Job item: Reproduce verbatim the line where "augusztus 6th | by" occurs, along with all following lines down to the last line of the data.
Data to use Start Marker
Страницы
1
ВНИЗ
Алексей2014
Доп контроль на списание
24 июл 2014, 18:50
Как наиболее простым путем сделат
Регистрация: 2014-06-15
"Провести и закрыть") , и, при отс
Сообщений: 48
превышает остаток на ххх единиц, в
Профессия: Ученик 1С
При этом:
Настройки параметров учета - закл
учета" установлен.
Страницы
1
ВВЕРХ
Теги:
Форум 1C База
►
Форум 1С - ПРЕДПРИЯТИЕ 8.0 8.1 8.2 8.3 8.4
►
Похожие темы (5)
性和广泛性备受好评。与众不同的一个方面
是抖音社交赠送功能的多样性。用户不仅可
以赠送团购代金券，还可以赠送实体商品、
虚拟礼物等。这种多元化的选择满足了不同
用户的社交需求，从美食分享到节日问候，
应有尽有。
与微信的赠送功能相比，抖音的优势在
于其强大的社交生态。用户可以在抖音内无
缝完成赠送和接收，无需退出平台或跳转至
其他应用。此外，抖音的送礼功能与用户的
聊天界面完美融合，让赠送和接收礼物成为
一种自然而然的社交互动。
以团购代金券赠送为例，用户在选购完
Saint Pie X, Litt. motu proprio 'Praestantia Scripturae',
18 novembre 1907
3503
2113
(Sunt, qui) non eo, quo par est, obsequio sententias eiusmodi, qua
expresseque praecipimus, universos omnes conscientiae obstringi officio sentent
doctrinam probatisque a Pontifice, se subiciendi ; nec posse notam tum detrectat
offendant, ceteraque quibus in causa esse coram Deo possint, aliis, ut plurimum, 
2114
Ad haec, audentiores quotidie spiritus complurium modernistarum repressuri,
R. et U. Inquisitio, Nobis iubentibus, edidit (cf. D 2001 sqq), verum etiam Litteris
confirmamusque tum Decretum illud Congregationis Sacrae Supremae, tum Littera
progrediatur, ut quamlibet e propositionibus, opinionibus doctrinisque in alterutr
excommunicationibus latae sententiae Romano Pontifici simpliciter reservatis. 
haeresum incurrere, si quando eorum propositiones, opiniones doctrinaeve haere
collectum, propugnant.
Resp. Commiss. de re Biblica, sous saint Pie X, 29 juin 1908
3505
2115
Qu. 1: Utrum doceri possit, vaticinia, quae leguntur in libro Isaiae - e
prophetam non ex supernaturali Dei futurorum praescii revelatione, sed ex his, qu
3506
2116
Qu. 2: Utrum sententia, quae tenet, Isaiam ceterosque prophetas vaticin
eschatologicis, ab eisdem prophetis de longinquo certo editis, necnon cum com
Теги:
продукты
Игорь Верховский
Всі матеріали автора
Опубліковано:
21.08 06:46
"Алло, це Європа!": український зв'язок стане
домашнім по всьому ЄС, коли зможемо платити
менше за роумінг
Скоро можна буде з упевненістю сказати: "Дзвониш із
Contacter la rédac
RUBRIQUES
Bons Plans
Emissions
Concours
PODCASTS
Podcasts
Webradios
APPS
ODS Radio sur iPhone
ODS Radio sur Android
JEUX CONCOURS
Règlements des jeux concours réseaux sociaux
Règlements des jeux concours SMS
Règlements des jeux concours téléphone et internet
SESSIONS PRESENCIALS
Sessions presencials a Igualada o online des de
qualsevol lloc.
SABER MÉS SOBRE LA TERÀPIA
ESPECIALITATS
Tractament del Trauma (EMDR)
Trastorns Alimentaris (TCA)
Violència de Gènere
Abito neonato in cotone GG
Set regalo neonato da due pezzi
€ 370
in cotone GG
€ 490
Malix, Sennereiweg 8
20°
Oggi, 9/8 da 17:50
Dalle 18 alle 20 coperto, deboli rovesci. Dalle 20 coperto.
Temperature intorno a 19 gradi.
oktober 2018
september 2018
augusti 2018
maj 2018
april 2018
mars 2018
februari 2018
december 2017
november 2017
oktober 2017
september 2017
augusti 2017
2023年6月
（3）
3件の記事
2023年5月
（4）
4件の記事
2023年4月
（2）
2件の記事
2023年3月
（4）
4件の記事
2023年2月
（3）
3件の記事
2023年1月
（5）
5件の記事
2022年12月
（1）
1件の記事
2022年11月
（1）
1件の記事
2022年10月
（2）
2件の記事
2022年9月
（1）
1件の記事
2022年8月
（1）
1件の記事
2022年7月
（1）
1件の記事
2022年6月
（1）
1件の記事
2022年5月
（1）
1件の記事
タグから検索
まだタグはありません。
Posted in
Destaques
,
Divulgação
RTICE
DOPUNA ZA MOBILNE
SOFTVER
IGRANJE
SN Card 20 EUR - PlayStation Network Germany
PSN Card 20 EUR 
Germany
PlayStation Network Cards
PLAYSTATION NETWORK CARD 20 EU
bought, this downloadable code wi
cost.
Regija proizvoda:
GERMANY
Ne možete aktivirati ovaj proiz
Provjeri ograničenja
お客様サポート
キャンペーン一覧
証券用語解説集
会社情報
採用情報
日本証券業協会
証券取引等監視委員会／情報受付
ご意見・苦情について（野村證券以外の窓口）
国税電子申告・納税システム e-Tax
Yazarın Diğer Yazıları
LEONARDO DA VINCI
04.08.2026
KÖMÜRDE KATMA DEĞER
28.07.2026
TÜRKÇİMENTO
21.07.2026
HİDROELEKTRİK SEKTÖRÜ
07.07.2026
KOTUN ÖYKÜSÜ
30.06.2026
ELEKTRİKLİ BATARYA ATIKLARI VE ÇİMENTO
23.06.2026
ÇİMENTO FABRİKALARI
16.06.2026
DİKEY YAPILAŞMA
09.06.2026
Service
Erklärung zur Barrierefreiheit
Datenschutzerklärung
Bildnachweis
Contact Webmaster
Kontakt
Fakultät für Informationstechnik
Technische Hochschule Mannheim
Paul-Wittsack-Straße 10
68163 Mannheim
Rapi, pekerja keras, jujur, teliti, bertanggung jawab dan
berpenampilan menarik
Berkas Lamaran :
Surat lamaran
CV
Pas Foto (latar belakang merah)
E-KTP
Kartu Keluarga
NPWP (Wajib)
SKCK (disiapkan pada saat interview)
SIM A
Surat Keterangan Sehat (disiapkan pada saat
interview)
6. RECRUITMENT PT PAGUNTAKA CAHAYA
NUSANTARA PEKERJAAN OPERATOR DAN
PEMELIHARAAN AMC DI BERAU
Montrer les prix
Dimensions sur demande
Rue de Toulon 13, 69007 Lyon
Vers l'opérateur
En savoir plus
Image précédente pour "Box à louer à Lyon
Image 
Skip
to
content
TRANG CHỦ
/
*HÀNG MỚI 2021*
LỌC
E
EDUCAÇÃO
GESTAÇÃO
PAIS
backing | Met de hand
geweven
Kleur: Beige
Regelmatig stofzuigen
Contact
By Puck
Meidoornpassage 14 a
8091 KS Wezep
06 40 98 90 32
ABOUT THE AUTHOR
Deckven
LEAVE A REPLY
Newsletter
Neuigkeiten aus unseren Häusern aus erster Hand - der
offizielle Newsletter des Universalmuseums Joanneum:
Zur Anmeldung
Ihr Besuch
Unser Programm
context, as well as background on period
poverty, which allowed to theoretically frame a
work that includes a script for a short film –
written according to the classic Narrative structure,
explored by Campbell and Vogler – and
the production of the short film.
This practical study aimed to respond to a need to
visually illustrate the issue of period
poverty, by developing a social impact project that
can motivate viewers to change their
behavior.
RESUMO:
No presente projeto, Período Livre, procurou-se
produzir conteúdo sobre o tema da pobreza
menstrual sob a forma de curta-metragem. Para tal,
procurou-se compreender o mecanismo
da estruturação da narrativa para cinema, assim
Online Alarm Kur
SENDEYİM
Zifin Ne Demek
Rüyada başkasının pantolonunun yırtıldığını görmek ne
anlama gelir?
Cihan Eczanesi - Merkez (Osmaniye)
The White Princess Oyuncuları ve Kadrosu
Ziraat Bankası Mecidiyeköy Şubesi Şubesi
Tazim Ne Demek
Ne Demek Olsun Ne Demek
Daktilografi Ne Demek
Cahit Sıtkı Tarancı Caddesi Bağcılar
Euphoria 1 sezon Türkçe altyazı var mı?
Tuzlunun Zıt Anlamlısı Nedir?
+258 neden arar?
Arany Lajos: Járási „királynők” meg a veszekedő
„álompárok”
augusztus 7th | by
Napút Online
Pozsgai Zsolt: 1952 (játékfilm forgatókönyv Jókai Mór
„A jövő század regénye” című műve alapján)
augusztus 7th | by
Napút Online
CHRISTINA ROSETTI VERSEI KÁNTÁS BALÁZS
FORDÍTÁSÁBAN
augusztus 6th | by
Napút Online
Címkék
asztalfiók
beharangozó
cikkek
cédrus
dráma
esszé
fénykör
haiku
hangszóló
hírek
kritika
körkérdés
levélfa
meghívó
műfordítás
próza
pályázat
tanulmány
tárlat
Data to use End Marker
Written answer:
augusztus 6th | by
Napút Online
Címkék
asztalfiók
beharangozó
cikkek
cédrus
dráma
esszé
fénykör
haiku
hangszóló
hírek
kritika
körkérdés
levélfa
meghívó
műfordítás
próza
pályázat
tanulmány
tárlat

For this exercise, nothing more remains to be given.